Entries shown: Begin

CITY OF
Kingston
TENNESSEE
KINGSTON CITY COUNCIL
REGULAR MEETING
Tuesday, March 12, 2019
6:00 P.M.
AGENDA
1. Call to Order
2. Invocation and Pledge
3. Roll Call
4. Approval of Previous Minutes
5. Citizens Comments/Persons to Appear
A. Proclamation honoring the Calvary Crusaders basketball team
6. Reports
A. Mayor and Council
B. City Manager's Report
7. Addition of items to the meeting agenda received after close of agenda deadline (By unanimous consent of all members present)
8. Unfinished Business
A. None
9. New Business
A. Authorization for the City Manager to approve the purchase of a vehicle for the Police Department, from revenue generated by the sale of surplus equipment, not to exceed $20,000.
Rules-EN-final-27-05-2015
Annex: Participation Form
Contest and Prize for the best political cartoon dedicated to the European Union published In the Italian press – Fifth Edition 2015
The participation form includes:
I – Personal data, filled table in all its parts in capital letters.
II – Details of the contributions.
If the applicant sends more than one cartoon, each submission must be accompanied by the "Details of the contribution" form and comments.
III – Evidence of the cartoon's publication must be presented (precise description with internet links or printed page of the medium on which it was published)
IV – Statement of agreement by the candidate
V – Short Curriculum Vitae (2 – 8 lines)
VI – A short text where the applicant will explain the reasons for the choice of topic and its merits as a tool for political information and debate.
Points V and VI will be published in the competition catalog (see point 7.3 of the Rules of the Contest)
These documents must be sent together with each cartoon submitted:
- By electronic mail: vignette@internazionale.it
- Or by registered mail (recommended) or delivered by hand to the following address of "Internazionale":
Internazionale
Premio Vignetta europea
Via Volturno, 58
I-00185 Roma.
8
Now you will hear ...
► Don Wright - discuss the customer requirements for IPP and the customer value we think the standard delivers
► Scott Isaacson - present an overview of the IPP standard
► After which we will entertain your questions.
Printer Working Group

Entries shown: End

| The problem |
Return, word for word, every line from the top of the entries down to the line that holds "the IPP standard", both included.

| Exercise result |
CITY OF
Kingston
TENNESSEE
KINGSTON CITY COUNCIL
REGULAR MEETING
Tuesday, March 12, 2019
6:00 P.M.
AGENDA
1. Call to Order
2. Invocation and Pledge
3. Roll Call
4. Approval of Previous Minutes
5. Citizens Comments/Persons to Appear
A. Proclamation honoring the Calvary Crusaders basketball team
6. Reports
A. Mayor and Council
B. City Manager's Report
7. Addition of items to the meeting agenda received after close of agenda deadline (By unanimous consent of all members present)
8. Unfinished Business
A. None
9. New Business
A. Authorization for the City Manager to approve the purchase of a vehicle for the Police Department, from revenue generated by the sale of surplus equipment, not to exceed $20,000.
Rules-EN-final-27-05-2015
Annex: Participation Form
Contest and Prize for the best political cartoon dedicated to the European Union published In the Italian press – Fifth Edition 2015
The participation form includes:
I – Personal data, filled table in all its parts in capital letters.
II – Details of the contributions.
If the applicant sends more than one cartoon, each submission must be accompanied by the "Details of the contribution" form and comments.
III – Evidence of the cartoon's publication must be presented (precise description with internet links or printed page of the medium on which it was published)
IV – Statement of agreement by the candidate
V – Short Curriculum Vitae (2 – 8 lines)
VI – A short text where the applicant will explain the reasons for the choice of topic and its merits as a tool for political information and debate.
Points V and VI will be published in the competition catalog (see point 7.3 of the Rules of the Contest)
These documents must be sent together with each cartoon submitted:
- By electronic mail: vignette@internazionale.it
- Or by registered mail (recommended) or delivered by hand to the following address of "Internazionale":
Internazionale
Premio Vignetta europea
Via Volturno, 58
I-00185 Roma.
8
Now you will hear ...
► Don Wright - discuss the customer requirements for IPP and the customer value we think the standard delivers
► Scott Isaacson - present an overview of the IPP standard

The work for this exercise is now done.